Et pour les étudiants issus de milieux populaires, "le constat est encore plus alarmant", pointe l'étude. Un quart des jeunes accompagnés par l'association déclarent avoir perdu leur stage pendant la crise.

Un étudiant sur deux ne fera pas de stage

Un phénomène qui a des conséquences inquiétantes pour la suite de la scolarité dans le supérieur. Deux tiers des étudiants déclarent en effet avoir encore plus de mal qu'avant la crise à trouver un stage et près d'un étudiant sur deux estime qu'il ne pourra pas du tout effectuer de stage cette année.

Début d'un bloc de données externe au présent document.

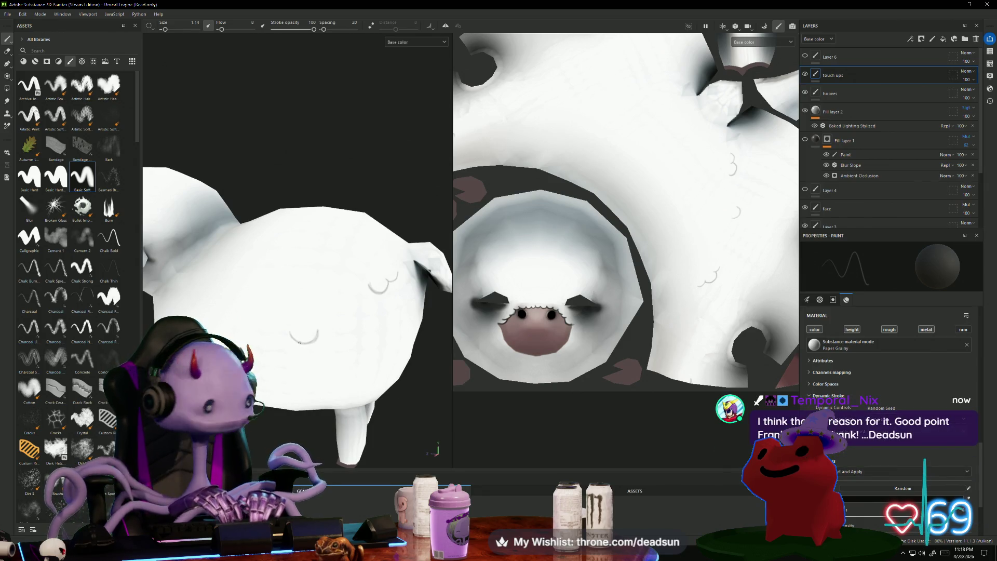
{"action": "scroll", "coordinate": [390, 373], "scroll_direction": "up", "scroll_amount": 2}
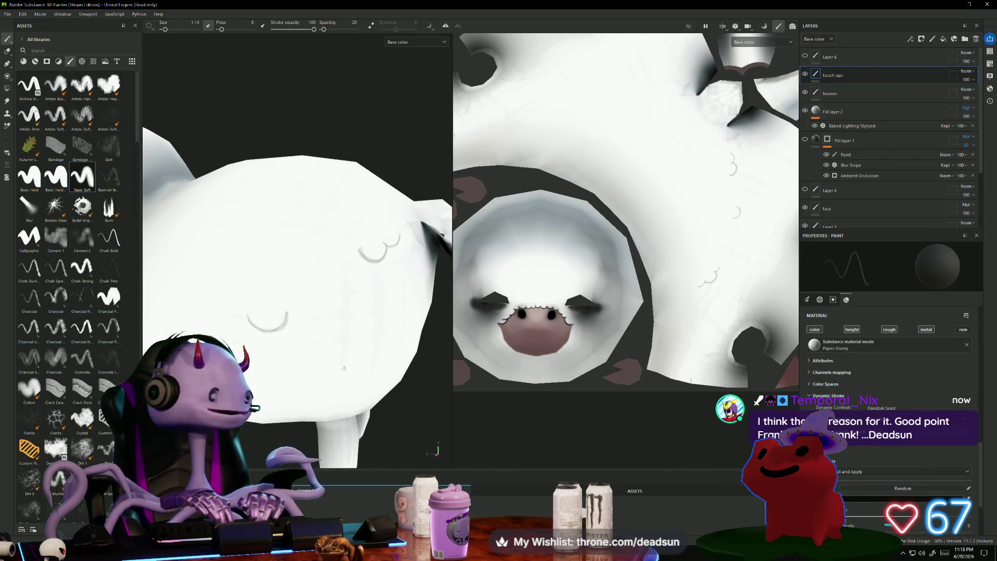
{"action": "scroll", "coordinate": [364, 358], "scroll_direction": "up", "scroll_amount": 1}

Au total, ce sont 47% des étudiants interrogés qui déclarent ne pas avoir pu effectuer de stage à cause de la crise sanitaire et économique. Plus inquiétant encore, 22% ne pourront pas valider leur année d'études. Benjamin Blavier, co-fondateur de l'association Article 1, tire la sonnette d'alarme.

"En plus du fait que les stages n'ont pas eu lieu, il y a des jeunes qui ont perdu leur job alimentaire, déplore-t-il pour BFMTV.com.

Ce qui met en péril la possibilité même de poursuivre leurs études." Si son association est venue en aide, par le biais d'un fonds d'urgence, à 150 étudiants en grande difficulté financière, il craint des dégâts pour tous ceux qui tentent de se débrouiller seuls.

Pessimistes sur l'avenir

Globalement, les étudiants s'avouent pessimistes quant à leur avenir, aussi bien dans l'enseignement supérieur que dans le monde professionnel. Huit sur dix considèrent qu'il sera encore plus difficile qu'avant le Covid-19 de trouver un stage, notamment pour les jeunes en difficultés. Et sept sur dix estiment que leur génération en paiera le prix fort.

Benjamin Blavier redoute ainsi que les inégalités se creusent davantage face à l'emploi. "Avec la tension sur le marché du travail, les vagues de licenciements et la chute des offres, on n'est pas loin d'une génération Covid. Et on sait bien qu'en période de crise, ceux qui sont encore plus touchés sont les jeunes défavorisés, notamment par leur manque de réseau."

Mais le co-fondateur de l'association Article 1 assure que des outils "qui fonctionnent" pourraient être mis en place afin d'éviter que la situation se dégrade davantage, à l'exemple du mentorat. "On a pu sauver une cathédrale, on pourrait tout à fait imaginer quelque chose pour sauver la jeunesse." Et il ajoute:

"Il faut que le gouvernement se mobilise et soit attentif à ne pas sacrifier cette jeunesse. Beaucoup de choses ont été faites ces dernières années pour favoriser la diversité en entreprise ou pour lutter contre les discriminations, c'est le moment de vérité."